Vector sources and sinks should be plentiful and specific. When possible, they should align with a well-defined protocol. If a well-defined protocol is not available, or the use case does not allow it, then the source or sink should align with its upstream client or target service. Additionally, sources and sinks can overlap. It is preferable to offer specific sources and sinks composed with broad sources and sinks. This promotes discoverability, aligns with user intent, and builds confidence that Vector meets their specific use case. Ideally, Vector would offer hundreds of sources and sinks that specifically integrate with various systems. Maintainability should be achieved through composability.

Examples:

  • A syslog source as opposed to a syslogng source since it aligns with the Syslog protocol.
  • A datadog_agent source as opposed to a datadog_api source since it aligns on intent and reduces scope.
  • Again, a syslog source in addition to a socket source with the codec option set to syslog since it is more specific and discoverable.

Transform boundaries

As opposed to source and sinks, Vector transforms should be broad and minimal.
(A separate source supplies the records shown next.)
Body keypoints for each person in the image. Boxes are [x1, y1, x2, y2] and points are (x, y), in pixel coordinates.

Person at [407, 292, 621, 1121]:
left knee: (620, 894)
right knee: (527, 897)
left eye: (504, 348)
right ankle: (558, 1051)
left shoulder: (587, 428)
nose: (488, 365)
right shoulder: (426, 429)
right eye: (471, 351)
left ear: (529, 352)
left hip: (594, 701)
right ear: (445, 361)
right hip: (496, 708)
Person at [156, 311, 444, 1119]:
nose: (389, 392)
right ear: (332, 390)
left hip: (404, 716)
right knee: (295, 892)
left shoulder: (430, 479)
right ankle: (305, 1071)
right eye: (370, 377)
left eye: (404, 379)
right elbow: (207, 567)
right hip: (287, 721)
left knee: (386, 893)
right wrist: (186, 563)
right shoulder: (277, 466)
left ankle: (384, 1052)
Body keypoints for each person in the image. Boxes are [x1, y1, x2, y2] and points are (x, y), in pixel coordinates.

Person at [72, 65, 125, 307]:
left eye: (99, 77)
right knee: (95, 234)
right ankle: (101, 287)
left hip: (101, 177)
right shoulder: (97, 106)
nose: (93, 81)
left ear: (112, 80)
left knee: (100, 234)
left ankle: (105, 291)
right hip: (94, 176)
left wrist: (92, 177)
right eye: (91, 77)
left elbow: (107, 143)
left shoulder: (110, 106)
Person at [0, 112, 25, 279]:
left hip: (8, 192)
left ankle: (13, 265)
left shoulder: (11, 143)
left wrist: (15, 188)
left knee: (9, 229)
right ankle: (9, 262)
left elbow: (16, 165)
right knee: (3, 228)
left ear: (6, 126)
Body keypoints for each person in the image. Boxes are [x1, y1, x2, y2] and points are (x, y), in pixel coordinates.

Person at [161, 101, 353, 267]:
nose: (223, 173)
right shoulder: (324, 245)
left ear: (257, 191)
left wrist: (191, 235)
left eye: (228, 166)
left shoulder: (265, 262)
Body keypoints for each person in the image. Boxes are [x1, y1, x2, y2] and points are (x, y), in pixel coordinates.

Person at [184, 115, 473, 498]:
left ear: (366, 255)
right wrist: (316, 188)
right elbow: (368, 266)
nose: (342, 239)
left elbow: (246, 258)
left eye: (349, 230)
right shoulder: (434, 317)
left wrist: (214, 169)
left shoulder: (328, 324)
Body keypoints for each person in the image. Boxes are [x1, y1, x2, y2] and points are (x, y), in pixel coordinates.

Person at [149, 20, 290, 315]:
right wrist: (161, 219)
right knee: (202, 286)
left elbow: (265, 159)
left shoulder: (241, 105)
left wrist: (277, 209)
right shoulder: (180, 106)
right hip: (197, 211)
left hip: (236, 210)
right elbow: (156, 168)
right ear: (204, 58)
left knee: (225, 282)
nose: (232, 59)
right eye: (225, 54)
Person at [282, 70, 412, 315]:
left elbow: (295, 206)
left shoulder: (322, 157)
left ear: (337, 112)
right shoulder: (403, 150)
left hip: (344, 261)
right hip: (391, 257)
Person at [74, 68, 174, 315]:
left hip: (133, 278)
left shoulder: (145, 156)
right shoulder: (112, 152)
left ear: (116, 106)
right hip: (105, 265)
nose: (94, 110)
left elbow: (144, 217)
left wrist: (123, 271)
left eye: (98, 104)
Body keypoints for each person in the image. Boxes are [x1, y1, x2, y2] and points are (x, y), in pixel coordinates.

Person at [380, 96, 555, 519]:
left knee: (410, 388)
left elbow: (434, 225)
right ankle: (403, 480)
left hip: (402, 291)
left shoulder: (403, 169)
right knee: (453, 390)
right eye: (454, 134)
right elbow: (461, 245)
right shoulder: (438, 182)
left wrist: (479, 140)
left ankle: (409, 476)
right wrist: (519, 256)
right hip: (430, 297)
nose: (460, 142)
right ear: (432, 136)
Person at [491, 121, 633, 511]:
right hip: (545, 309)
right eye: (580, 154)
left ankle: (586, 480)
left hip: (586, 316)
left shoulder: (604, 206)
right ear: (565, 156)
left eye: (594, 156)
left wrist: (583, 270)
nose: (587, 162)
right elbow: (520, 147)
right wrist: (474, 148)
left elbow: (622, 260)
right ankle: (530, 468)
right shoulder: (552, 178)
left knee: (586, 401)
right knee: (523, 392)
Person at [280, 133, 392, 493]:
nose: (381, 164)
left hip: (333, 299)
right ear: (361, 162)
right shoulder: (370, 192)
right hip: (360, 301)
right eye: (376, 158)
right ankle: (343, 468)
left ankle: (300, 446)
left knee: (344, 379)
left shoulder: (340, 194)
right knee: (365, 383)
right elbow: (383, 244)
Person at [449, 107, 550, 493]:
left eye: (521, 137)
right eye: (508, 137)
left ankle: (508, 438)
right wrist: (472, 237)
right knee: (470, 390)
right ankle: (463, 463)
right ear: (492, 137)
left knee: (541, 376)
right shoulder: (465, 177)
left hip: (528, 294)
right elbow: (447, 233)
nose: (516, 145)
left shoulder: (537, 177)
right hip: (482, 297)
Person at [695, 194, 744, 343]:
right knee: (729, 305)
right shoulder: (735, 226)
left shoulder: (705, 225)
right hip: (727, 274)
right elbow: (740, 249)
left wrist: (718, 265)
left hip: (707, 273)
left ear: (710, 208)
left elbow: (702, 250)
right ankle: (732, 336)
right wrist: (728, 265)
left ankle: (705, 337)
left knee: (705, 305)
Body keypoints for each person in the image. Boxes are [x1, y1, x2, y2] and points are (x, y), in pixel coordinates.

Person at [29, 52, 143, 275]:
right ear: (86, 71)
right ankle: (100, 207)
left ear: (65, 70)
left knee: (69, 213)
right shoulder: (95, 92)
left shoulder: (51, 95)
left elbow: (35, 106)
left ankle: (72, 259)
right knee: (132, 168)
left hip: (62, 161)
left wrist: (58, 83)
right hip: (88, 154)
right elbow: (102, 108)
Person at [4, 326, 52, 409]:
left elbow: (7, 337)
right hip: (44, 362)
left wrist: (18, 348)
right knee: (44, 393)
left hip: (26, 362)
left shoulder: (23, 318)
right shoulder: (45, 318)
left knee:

They should align with a high-level use case, like mapping, aggregation, or routing. The goal here is to reduce the number of choices a user makes and be opinionated with solutions. Our opinions should prioritize performance and reliability over ease of use (within reason), but we should strive to achieve both.

Examples:

  • A remap transform as opposed to multiple parse_json, parse_syslog, etc transforms.
  • A filter transform as opposed to a filter_regex, filter_datadog_search, etc transforms.

Adherence

Roles

To keep things simple, only two roles are involved in the context of Vector's user experience.

Contributors

Anyone contributing a change to Vector, both public open-source contributors and internal Vector team members.

User experience committee

A select group of Vector team members responsible for Vector's resulting user experience.

Responsibilities

Contributors

As a Vector contributor you are responsible for coupling the following non-code changes with your code changes:

  • Reference docs changes located in the /website/cue folder (generally configuration changes)
  • Existing guide changes located in the /website/content folder
  • If relevant, [highlighting] your change for future release notes

You are not responsible for:

  • Writing new guides related to your change

User experience committee

As a user experience design committee member, you are responsible for:

  • The resulting user experience.
  • Reviewing and approving proposed user experience changes in RFCs.
  • Reviewing and approving user-facing changes in pull requests.
  • Updating and evolving guides to reflect new Vector changes.